**TASK ITEM**
Decide whether each statement below agrees with the excerpt on directed verdicts that follows. Answer yes or no for each, quoting the excerpt's deciding words.
1. The appeals court reviews the district court's ruling on the directed verdict motion under a deferential standard.
2. The motion was granted after the plaintiffs had rested their case.
3. A mere scintilla of evidence is enough to create a jury question.

**GIVEN TEXT**

>>>>

We review de novo the district court's ruling on a motion for a directed verdict. In so doing, we apply the same standard applied by the district court: whether the evidence, viewed in the light most favorable to the nonmoving party, presents a disagreement sufficient to mandate submission to a jury or whether it is so one-sided that one party must prevail as a matter of law. A directed verdict is justified only where the proof is all one way or so overwhelmingly preponderant in favor of the movant so as to permit no other rational conclusion. In reviewing the district court's ruling, we cannot assess credibility of witnesses or substitute our judgment for that of the jury. (citations omitted).

At the outset it should be noted that we are not here concerned with a motion for summary judgment under Fed. R. Civ. P. 56, but a motion for judgment as a matter of law in an action tried to a jury under Fed. R. App. P. 50, which, in our case, was made, and granted, after the plaintiffs had rested their case. In this regard, in Honce v. Vigil, 1 F.3d 1085, 1088 (10th Cir. 1993) we held that Fed. R. Civ. P. 50(a) "provides for entry of judgment as a matter of law when there is an 'absense of proof' of material issues, viewing the evidence in a light most favorable to the nonmoving party." In thus holding, we spoke as follows:

However, a mere scintilla of evidence is insufficient to create a jury question. A directed verdict is appropriate if "there can be but one reasonable conclusion as to the verdict." While the district court may not resolve conflicts in the testimony or weigh the evidence, it may evaluate the evidence at least to the extent of determining whether there is sufficient evidence to support a jury verdict in favor of the Plaintiff." (citations omitted).

So, in the instant case, the fact, if it be a fact, that there was perhaps a "scintilla" of evidence in support of plaintiffs' claims, is not sufficient to defeat Country Mutual's motion under Fed. R. Civ. P. 50, since, under Rule 50, the test is whether there is a "legally sufficient evidentiary basis for a reasonable jury" to find for the plaintiffs on their two claims for relief.

As concerns plaintiffs' first claim, the issue is whether Country Mutual, under the policy issued Robert Beach by Country Mutual, is liable to the plaintiffs for what the plaintiffs alleged in their complaint, "the value of their uncompensated damages in the sum of $100,000." Both parties agree that if Powell was not negligent, or if any possible negligence on her part was not the proximate cause of Carissa Beach's injuries, then the uninsured/underinsured motorist provision in the policy is not triggered. Let us examine the evidence a bit more closely.

<<<<

(Records from a dataset)
>>>>

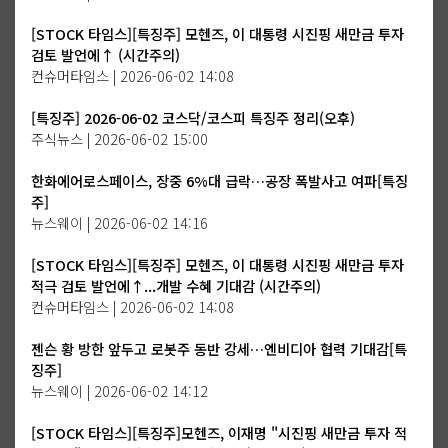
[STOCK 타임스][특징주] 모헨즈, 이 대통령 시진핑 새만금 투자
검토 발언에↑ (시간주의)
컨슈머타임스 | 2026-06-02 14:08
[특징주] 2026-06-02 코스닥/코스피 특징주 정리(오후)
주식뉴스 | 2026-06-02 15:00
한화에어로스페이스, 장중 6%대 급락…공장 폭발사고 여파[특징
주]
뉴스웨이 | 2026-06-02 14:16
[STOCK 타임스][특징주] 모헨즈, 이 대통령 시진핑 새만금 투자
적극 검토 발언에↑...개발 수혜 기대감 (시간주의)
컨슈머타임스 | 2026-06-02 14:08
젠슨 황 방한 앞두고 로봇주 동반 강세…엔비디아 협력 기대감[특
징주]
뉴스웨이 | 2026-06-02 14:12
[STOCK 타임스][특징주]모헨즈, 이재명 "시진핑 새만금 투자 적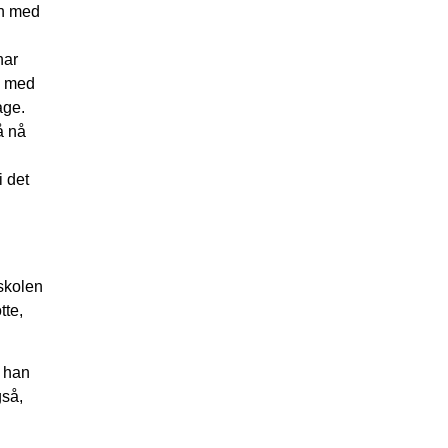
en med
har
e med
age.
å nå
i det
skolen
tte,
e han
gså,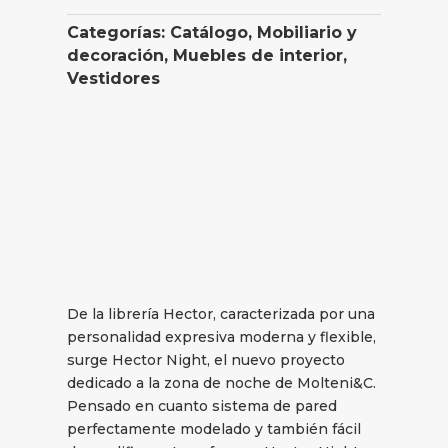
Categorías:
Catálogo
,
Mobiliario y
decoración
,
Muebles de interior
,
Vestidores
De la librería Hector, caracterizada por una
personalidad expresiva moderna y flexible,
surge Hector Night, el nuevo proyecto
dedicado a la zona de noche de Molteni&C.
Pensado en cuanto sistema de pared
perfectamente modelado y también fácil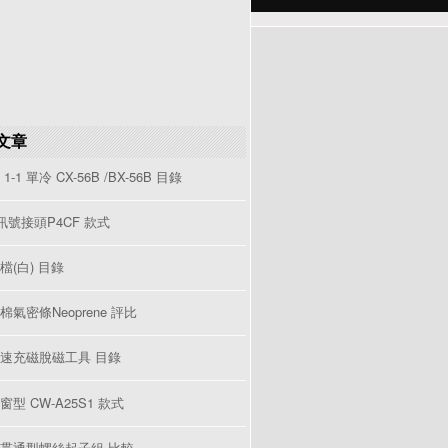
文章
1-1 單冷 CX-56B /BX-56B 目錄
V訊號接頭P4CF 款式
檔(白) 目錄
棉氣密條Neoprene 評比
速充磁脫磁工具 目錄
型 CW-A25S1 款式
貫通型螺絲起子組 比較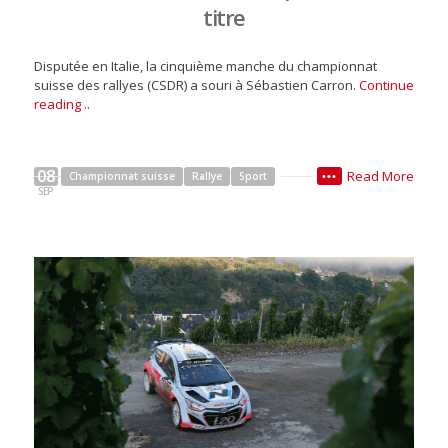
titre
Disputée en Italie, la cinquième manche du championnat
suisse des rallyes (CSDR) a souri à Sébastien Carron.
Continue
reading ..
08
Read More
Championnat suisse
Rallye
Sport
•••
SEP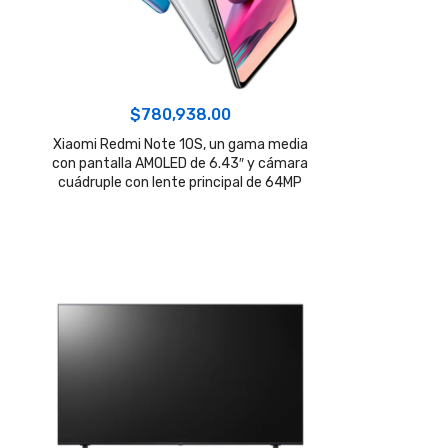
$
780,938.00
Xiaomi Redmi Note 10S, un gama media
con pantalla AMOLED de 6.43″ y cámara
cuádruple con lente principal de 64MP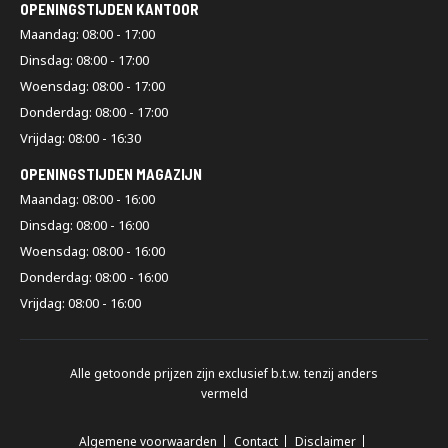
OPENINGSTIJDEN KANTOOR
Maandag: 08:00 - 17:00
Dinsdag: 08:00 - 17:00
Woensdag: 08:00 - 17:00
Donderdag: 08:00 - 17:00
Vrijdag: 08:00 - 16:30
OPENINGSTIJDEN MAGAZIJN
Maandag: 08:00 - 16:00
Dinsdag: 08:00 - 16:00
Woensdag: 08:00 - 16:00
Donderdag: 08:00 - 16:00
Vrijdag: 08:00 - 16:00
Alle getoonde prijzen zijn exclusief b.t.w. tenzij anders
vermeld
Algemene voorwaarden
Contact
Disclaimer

<<<<

**WRITTEN REPLY**
1. No: "We review de novo the district court's ruling on a motion for a directed verdict."
2. Yes: "which, in our case, was made, and granted, after the plaintiffs had rested their case."
3. No: "a mere scintilla of evidence is insufficient to create a jury question."